§ **Data records**:

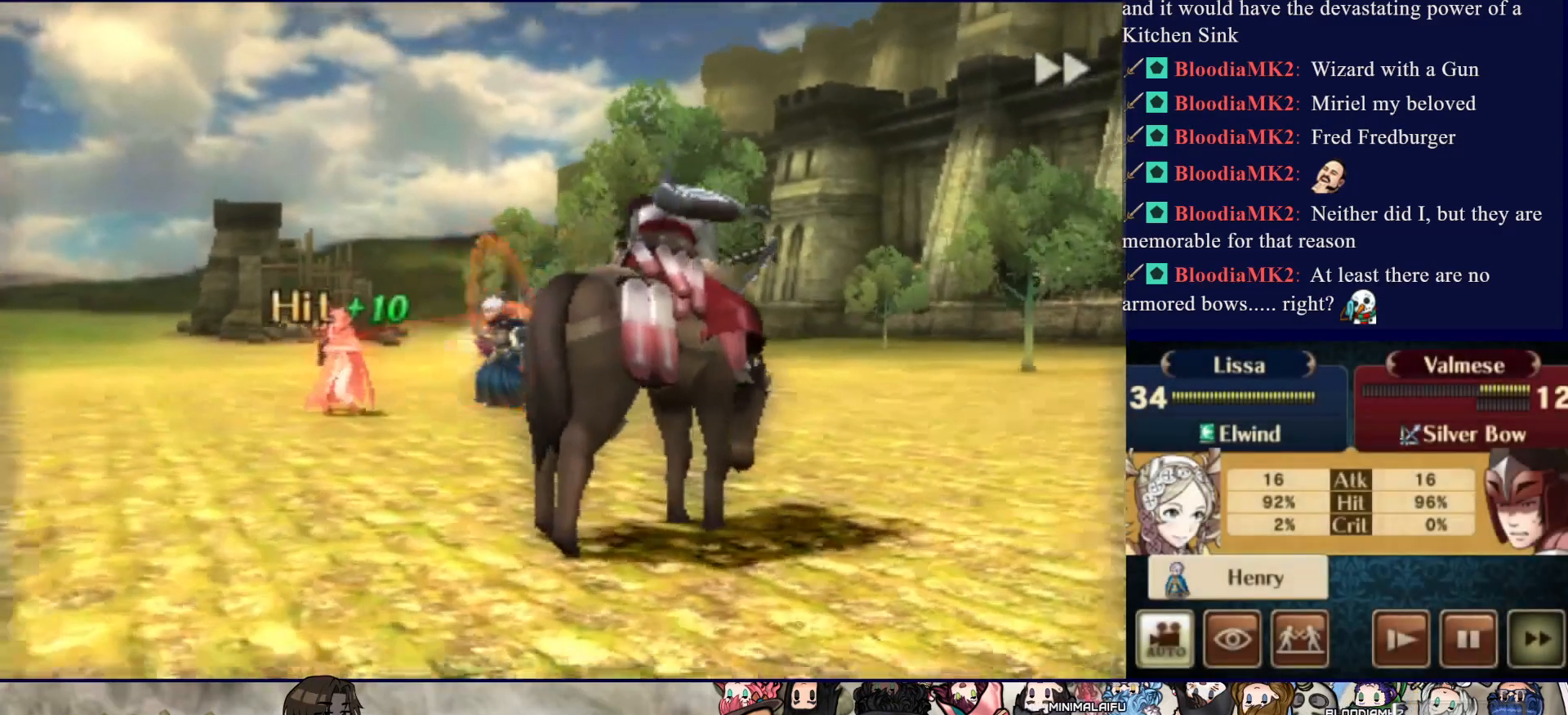
{"buttons": [], "events": [[233, "CIRCLE", "up"]]}
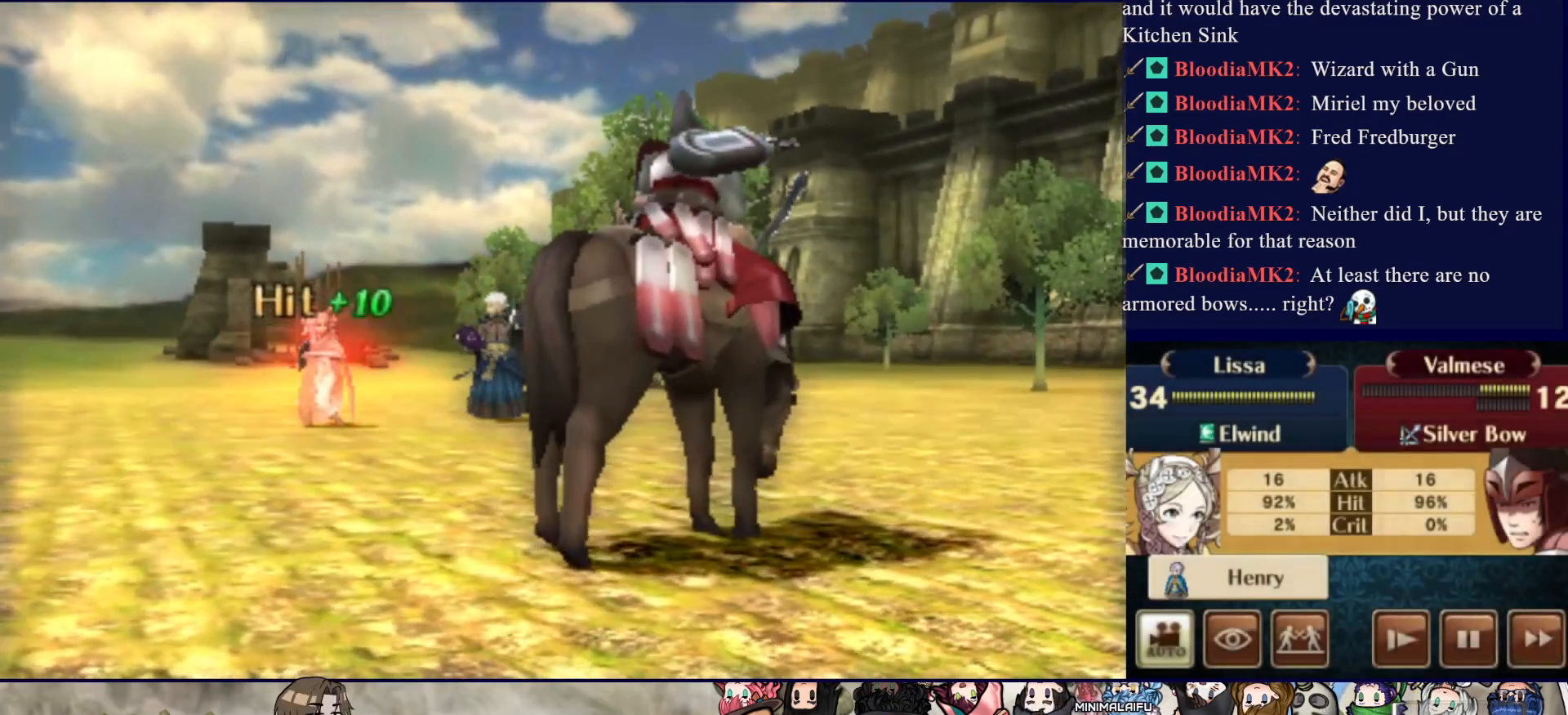
{"buttons": ["CIRCLE"], "events": [[233, "CIRCLE", "down"]]}
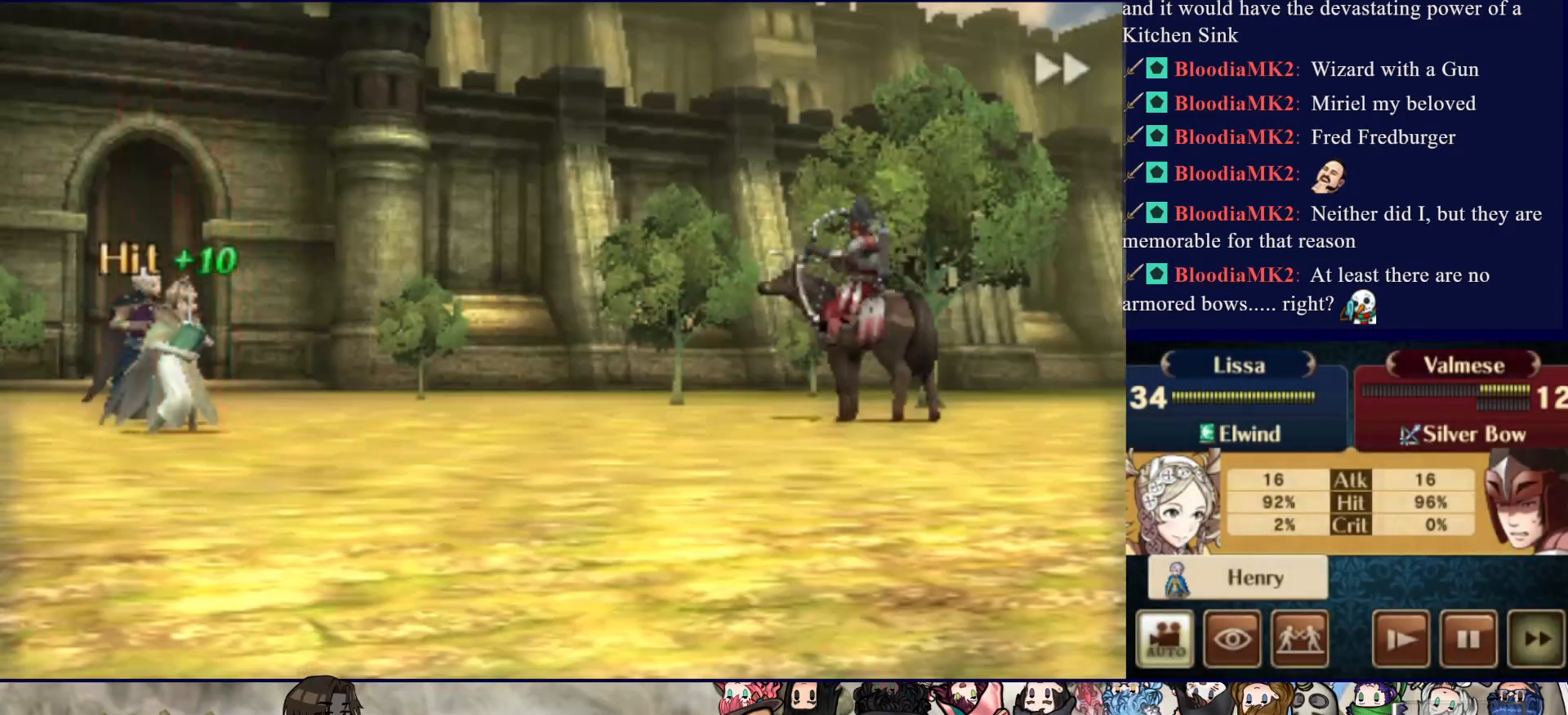
{"buttons": ["CIRCLE"], "events": []}
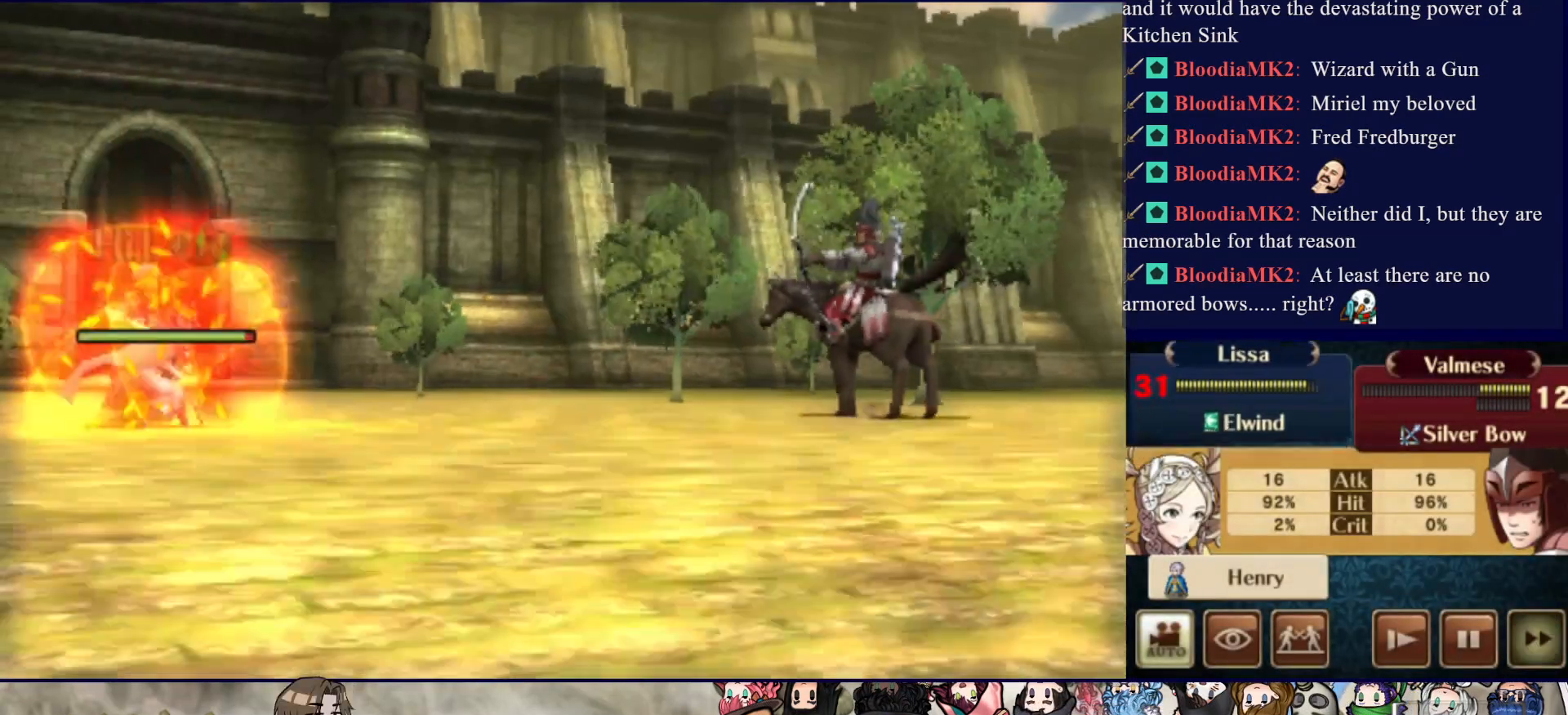
{"buttons": [], "events": [[283, "CIRCLE", "up"]]}
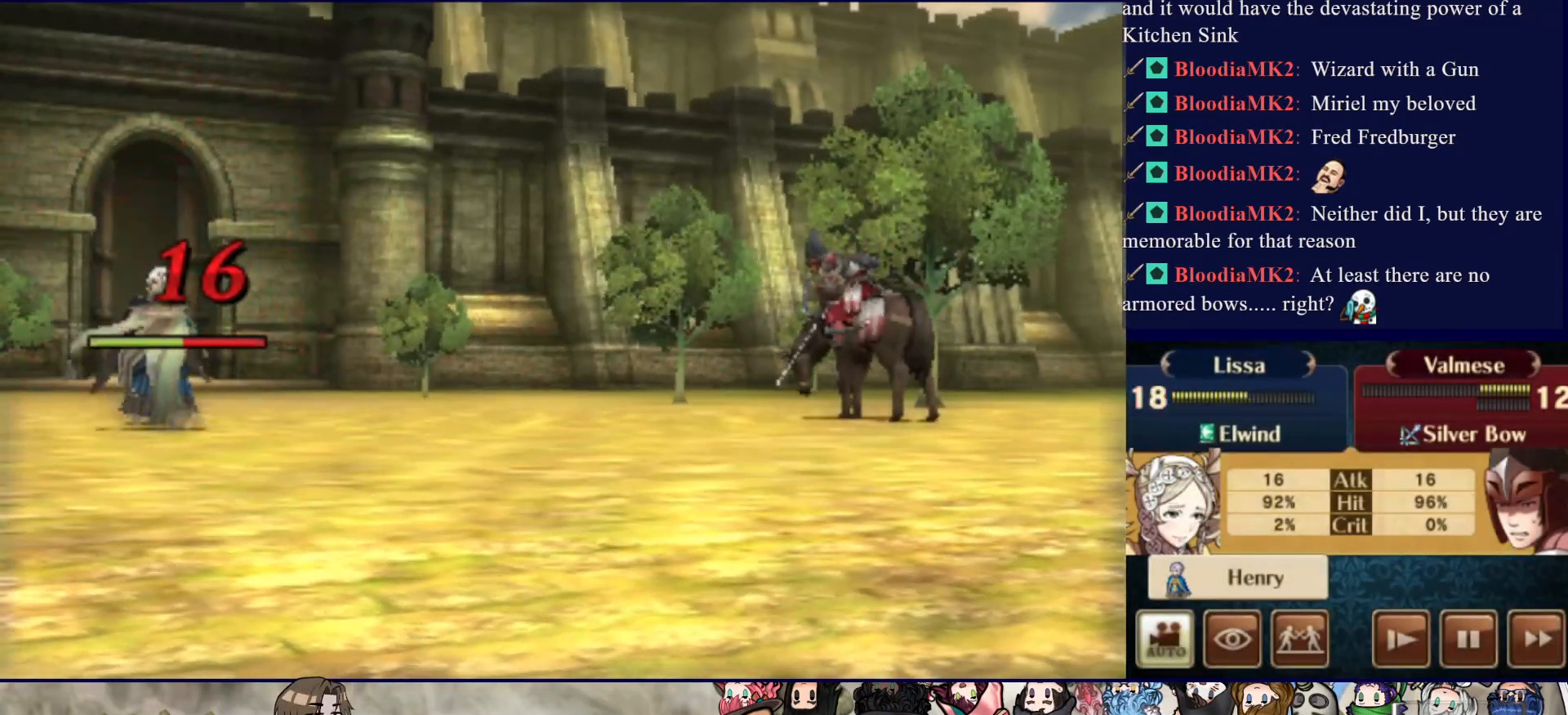
{"buttons": [], "events": []}
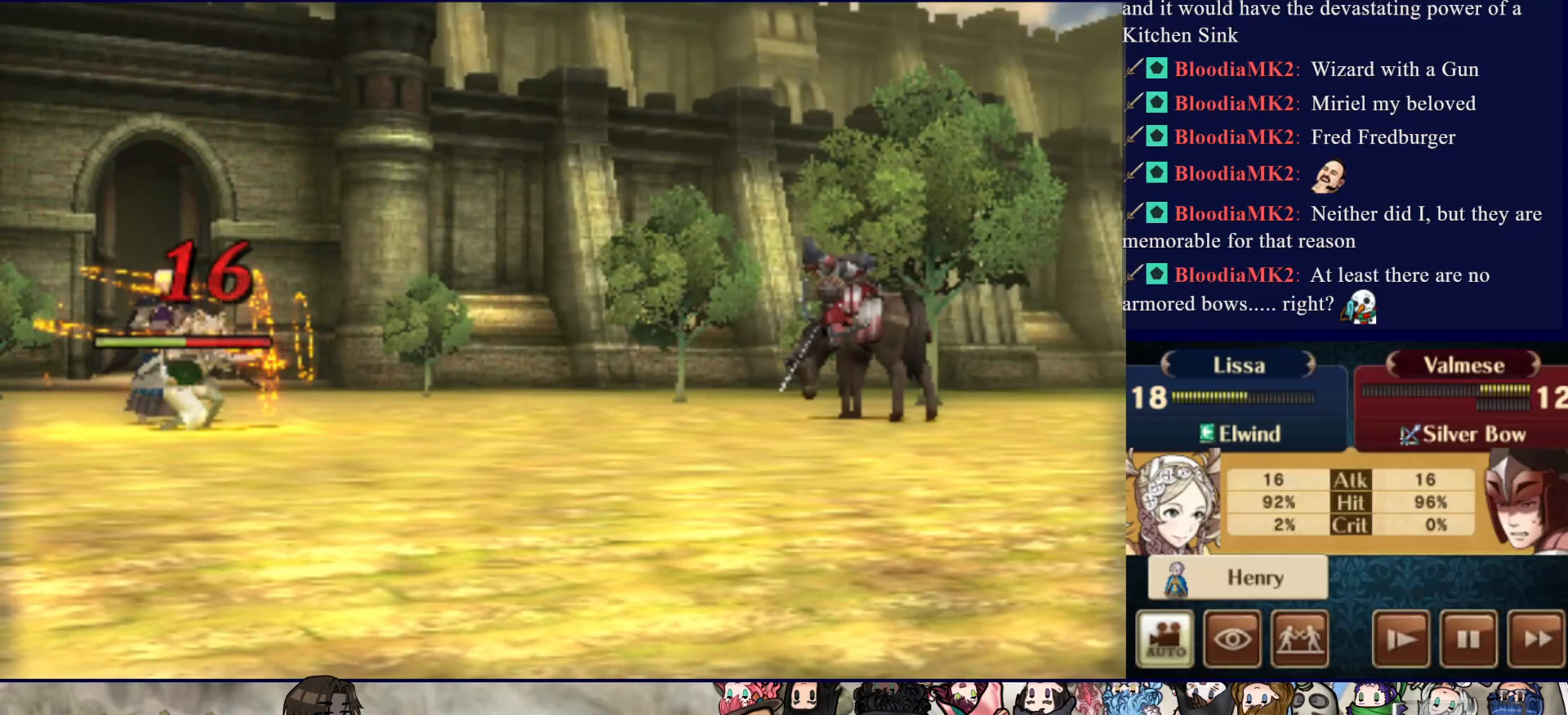
{"buttons": ["CIRCLE"], "events": [[217, "CIRCLE", "down"]]}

§ **Work instruction**:
All lines with the word "down" are needed; pull them from the entries and copy each.

§ **Output**:
{"buttons": ["CIRCLE"], "events": [[233, "CIRCLE", "down"]]}
{"buttons": ["CIRCLE"], "events": [[217, "CIRCLE", "down"]]}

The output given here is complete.